§ TRY IT
Across the entries that follow, count each line holding "cookies" and state the total alone.

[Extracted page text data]
*-*-*
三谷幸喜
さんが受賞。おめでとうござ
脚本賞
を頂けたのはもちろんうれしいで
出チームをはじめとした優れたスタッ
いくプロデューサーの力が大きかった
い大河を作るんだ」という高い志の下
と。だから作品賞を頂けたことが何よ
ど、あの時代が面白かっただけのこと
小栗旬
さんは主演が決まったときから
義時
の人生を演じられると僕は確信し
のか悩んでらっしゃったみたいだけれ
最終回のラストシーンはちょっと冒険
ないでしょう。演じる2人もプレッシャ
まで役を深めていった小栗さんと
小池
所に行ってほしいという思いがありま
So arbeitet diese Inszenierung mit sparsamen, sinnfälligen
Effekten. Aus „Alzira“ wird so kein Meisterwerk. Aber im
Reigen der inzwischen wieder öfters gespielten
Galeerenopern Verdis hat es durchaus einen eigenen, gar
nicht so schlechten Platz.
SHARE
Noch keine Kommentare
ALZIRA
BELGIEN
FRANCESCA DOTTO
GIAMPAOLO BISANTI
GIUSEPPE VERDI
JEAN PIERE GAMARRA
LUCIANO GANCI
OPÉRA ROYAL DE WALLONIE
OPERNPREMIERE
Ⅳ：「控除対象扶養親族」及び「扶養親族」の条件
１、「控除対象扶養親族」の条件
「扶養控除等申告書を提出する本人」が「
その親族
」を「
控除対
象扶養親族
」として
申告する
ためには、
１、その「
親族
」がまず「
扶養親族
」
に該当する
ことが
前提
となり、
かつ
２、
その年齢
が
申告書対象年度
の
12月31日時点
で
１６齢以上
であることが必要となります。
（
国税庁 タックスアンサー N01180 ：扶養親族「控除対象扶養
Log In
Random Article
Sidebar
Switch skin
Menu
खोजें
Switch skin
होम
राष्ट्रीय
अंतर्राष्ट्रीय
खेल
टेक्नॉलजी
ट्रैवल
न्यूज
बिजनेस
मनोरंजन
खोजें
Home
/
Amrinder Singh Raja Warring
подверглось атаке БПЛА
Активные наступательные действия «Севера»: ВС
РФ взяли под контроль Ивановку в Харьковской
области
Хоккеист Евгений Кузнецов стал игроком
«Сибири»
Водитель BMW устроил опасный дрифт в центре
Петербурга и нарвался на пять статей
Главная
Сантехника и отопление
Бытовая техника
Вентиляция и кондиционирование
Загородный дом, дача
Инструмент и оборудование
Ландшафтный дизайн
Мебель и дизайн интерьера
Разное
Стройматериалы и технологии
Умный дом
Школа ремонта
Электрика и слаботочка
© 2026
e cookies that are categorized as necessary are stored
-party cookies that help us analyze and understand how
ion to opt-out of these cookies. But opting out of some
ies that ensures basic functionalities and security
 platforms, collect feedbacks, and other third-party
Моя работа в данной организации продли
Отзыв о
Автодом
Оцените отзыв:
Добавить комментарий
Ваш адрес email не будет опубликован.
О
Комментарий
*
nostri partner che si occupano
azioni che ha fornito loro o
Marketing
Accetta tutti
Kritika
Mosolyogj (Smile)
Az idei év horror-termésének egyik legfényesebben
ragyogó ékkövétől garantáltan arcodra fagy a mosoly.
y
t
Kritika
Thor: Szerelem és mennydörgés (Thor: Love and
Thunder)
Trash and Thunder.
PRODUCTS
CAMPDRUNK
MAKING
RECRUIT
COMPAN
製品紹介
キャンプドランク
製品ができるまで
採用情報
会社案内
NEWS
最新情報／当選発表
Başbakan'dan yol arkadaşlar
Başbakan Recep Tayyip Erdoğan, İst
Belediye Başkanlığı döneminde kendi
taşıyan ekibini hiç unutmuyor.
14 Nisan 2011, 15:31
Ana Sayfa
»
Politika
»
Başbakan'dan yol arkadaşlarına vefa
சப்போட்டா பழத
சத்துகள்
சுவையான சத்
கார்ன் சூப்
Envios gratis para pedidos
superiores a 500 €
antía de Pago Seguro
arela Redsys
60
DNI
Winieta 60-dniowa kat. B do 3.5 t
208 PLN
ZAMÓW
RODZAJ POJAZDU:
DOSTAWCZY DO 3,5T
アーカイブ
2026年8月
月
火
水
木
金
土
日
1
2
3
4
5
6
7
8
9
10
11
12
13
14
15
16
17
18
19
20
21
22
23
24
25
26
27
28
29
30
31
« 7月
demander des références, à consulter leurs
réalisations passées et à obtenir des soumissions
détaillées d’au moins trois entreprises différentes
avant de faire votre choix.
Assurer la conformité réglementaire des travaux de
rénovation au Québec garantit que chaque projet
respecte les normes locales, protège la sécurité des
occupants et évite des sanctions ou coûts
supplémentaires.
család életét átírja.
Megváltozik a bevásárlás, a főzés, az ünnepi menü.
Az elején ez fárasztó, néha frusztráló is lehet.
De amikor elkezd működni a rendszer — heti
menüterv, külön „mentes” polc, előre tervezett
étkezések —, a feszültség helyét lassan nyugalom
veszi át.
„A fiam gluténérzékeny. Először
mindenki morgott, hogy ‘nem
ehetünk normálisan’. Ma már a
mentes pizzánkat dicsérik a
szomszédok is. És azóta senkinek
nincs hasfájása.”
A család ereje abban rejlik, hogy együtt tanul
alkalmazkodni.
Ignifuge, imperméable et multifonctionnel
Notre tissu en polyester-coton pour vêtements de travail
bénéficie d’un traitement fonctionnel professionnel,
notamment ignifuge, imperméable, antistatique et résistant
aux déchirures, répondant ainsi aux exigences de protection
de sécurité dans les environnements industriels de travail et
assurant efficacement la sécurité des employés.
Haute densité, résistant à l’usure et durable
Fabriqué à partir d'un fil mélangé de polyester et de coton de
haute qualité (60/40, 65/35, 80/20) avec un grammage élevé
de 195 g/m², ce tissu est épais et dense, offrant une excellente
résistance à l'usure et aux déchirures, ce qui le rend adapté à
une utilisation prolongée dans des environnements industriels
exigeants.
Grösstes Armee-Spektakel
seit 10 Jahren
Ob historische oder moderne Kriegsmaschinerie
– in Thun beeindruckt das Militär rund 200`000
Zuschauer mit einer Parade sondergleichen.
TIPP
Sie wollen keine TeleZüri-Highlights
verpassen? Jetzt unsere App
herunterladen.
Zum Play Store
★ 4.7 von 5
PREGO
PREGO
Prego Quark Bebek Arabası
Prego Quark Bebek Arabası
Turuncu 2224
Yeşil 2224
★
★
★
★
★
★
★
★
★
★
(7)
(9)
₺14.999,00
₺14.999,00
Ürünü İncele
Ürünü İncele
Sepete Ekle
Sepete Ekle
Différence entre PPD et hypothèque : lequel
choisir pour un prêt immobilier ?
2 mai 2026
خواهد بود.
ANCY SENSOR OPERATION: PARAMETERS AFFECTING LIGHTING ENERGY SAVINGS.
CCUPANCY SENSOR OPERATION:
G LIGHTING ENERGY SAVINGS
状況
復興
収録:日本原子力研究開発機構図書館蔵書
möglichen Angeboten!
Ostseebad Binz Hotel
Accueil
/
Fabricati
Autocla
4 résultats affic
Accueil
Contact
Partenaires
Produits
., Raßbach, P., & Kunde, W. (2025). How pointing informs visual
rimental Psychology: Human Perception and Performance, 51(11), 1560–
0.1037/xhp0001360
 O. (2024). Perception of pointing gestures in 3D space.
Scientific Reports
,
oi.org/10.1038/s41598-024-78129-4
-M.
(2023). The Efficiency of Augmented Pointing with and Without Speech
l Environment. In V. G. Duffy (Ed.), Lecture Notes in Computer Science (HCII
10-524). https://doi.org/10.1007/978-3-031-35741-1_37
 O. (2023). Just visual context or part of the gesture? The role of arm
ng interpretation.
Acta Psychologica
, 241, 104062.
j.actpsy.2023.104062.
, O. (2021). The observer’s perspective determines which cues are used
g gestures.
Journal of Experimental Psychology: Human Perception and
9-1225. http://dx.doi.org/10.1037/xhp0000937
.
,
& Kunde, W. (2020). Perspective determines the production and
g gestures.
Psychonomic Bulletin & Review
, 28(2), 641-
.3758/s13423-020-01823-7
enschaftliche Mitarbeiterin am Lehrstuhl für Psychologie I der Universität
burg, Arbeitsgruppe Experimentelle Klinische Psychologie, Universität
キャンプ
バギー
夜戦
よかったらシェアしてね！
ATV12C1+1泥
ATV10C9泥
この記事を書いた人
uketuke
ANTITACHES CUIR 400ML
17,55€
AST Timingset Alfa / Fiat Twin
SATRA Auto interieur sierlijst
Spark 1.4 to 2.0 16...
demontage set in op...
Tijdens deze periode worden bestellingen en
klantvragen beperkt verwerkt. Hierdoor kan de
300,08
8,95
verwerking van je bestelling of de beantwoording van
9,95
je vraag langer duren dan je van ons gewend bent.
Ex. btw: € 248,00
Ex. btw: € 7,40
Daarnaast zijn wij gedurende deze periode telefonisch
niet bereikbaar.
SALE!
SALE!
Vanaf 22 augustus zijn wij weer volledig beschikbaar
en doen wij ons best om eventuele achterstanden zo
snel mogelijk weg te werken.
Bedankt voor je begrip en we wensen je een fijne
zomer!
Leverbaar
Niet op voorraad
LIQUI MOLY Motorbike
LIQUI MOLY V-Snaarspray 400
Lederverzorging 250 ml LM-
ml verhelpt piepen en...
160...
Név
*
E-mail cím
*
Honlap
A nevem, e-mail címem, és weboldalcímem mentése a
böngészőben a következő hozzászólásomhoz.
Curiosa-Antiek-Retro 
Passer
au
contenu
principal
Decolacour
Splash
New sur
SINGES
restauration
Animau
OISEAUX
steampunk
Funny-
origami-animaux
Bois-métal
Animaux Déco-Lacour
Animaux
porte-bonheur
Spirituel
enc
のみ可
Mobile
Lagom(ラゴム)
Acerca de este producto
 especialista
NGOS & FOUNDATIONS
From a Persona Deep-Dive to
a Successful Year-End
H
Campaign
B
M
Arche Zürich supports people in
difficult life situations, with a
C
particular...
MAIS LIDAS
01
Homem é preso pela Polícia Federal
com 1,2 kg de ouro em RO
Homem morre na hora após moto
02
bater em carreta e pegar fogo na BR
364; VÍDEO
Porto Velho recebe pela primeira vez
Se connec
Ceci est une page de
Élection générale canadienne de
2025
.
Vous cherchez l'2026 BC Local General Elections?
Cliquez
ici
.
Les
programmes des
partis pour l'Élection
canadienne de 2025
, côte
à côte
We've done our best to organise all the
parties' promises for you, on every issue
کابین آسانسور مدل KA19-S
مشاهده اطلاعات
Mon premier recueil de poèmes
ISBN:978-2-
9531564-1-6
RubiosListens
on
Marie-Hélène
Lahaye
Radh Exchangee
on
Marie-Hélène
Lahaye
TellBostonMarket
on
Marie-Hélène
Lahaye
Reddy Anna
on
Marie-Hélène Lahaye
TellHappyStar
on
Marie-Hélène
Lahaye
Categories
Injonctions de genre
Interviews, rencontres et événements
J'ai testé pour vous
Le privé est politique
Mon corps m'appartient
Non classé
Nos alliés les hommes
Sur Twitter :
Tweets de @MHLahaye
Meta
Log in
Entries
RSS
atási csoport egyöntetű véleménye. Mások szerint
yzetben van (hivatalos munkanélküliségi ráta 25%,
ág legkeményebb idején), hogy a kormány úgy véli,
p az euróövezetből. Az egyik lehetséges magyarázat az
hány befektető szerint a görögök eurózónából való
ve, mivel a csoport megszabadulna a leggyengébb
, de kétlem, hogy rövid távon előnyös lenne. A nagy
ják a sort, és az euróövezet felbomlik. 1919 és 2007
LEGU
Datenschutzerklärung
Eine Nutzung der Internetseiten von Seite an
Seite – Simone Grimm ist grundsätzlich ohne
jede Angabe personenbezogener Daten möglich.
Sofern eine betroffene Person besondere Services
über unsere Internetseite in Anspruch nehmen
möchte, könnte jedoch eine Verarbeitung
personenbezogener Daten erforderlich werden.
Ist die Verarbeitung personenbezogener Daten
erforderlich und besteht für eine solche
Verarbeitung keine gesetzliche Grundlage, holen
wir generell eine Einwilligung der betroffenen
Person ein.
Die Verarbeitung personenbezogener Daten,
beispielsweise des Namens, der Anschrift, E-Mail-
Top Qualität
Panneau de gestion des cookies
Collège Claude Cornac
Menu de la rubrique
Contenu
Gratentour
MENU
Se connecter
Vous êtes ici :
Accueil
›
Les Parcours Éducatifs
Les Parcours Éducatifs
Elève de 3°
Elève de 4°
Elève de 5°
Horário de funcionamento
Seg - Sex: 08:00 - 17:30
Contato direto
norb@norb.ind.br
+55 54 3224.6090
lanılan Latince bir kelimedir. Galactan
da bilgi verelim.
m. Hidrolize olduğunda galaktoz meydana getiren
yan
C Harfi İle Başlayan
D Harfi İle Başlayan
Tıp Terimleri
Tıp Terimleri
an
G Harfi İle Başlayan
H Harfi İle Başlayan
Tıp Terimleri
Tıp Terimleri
*-*-*
§ RESULT OF THIS EXERCISE
4